Turning river rubbish into money in Bangladesh
New work led by Practical Action is set to improve marine and animal life, human health and create wealth for thousands of waste workers in Bangladesh.
A new Pyrolysis plant is converting single-use plastics collected by waste workers from homes, businesses, dumps, and rivers in Faridpur. The plastics are turned into light synthetic fuel oil and black carbon-which is tiny black particles which can be sold as printing ink.
A Pyrolysis plant is a recycling machine that can convert vast amounts of plastic waste into oil or fuel.
The waste management challenge in Bangladesh is daunting. Each year an estimated 800,000 tonnes of plastic waste are generated. A significant percentage also gets burnt on the side of roads contributing to Bangladesh’s poor air quality and releasing significant greenhouse gas emissions. While there is recycling of plastic bottles – most single-use plastics and soft plastics ends up in landfills, the local environment, or via Bangladesh’s many rivers into the ocean.
This is more worrying especially in cities such as Dhaka and Chittagong where 10% of daily waste is plastic, with less than half getting recycled.
Faridpur is home to nearly 500,000 people and generates 6.2 tonnes of single-use plastic waste daily equivalent to the weight of half a London New Routemaster bus per day.
The waste management challenge is not just a concern for Bangladesh. According to UNEP – UN Environment Programme, global municipal waste will increase to 3.8 billion tonnes per year by 2050 equivalent to a 8.6 million Boeing 747s, in the next 30 years, as more people move from rural areas into urban centres and what we consume continues to change.
The Faridpur plastic pyrolysis plant is expected to treat 360kg of thin-film plastic daily. That is 36% of a tonne to help tackle the waste management crisis for a region that is on the sharp end of the climate crisis.
Although this will not solve the plastic waste crisis in rivers, it will act as a living example of the sort of technology and approach needed to address it. Once the waste has a value for collectors, incentivising more sorting and collection, our commercial partner River Recycle will consider scaling up operations.
Practical Action has for several years been helping to resolve this issue by creating markets for rubbish. This is done with informal waste workers so that they are part of the solution.
Lucy Stevens, Practical Action Head of Urban Services said,
“Our approach to waste management is people-centred.
“We start by working with the many informal workers who are already at the heart of collection and recycling. They already have skills and connections to identify different types of waste and where they can be sold.
“We support them through a Transformative Model to improve the safety, efficiency, and value of their work in partnership with the Local Government”.
The initiative started in 2021 will by 2025:
- Transform the lives of informal waste workers, create new jobs, and reduce plastic waste pollution.

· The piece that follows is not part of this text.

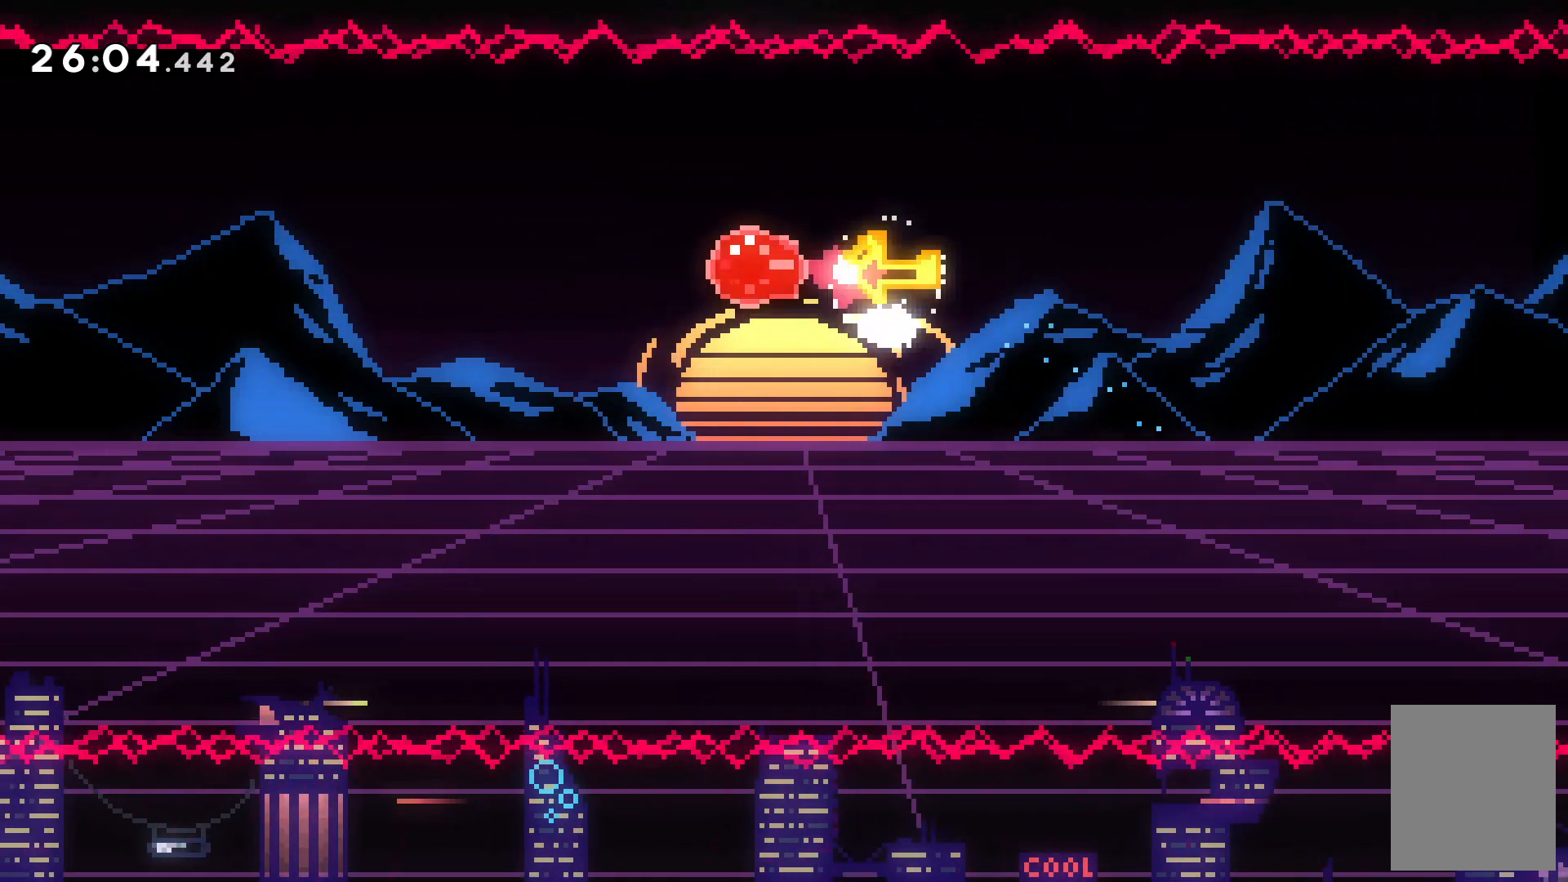
{"keys": [], "events": [[367, "left", "up"]]}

The sale of oil will ensure the sustainability and financial viability of the pyrolysis business.
- Reduce river-based plastic pollution, which would flow into the Indian Ocean, by installing a floating litter trap to remove plastic from the river.

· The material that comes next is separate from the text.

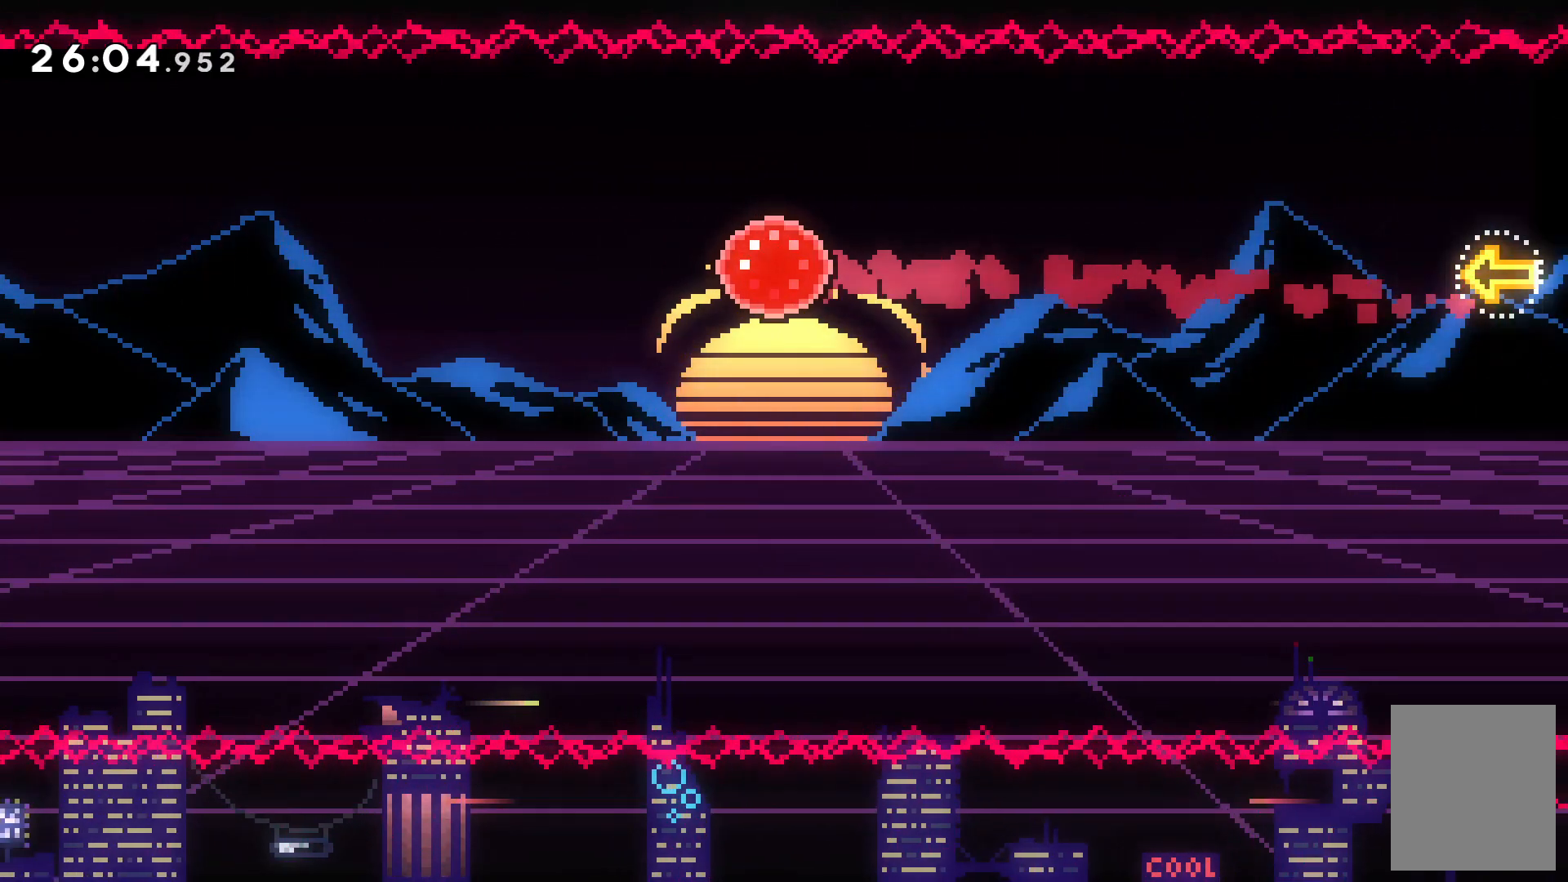
{"keys": [], "events": []}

- Integrate waste management into local government structures, work with existing waste management processes, and partner with other waste actors to create new ideas and achieve both business and social benefits.
- The project aims to equip waste workers with the skills to collect, classify, and recycle single-use plastics, resulting in a robust market for such materials.
- Establish river cleaning units, land-based collection, sorting, and plastic cleaning systems. Four pyrolysis units will be established, creating 300 new jobs, and improving 1700 existing jobs in waste collection, sorting, cleaning, and processing.
- Relevant laws and standards will be developed and advocated for, and market outlets for pyrolysis products will be connected to develop a market chain for low-value, non-recyclable waste.
Fariduzzaman Shapon, Practical Action project manager for the new initiative said,
“Plastic pollution is a growing crisis in Bangladesh. It impacts cities, towns, forests, soils, rivers, and even the air we breathe! This pyrolysis plant offers a blueprint for others, so they can take action and create hope for the future.
“It is a glimpse of the future where single-use plastics can be managed in an environmentally sustainable way which reduces the need for new fossil fuels, reduces air pollution, and creates a clean environment for future generations.
“We are now working with waste worker co-operative to improve and create new employment through creating a new market for single use plastic waste, so that we create demand for items that currently have very limited commercial value.
“We know tackling the plastic crisis will require a two-pronged approach, both advocating with companies to reduce production of plastics, and ensuring more of what is produced is collected and recycled.
“As we achieve that, our will be to advocate for others in positions of power to take this work to scale so many more of our rivers, cities can benefit along with millions more people.”
Practical Action is partnering with a state-of-the-art supplier Scarab Tech from South Africa, whose machinery uses an emission-free process, heating (not burning) plastic in a sealed container and distilling it back into fuel.
The project, Increasing employment by creating value from plastic waste in Bangladesh, is financed by Ministry of Foreign Affairs Denmark, through the DANIDA Markets Development Partnership and delivered by Practical Action in partnership with Society Development Committee, River Recycle and Faridpur Municipality.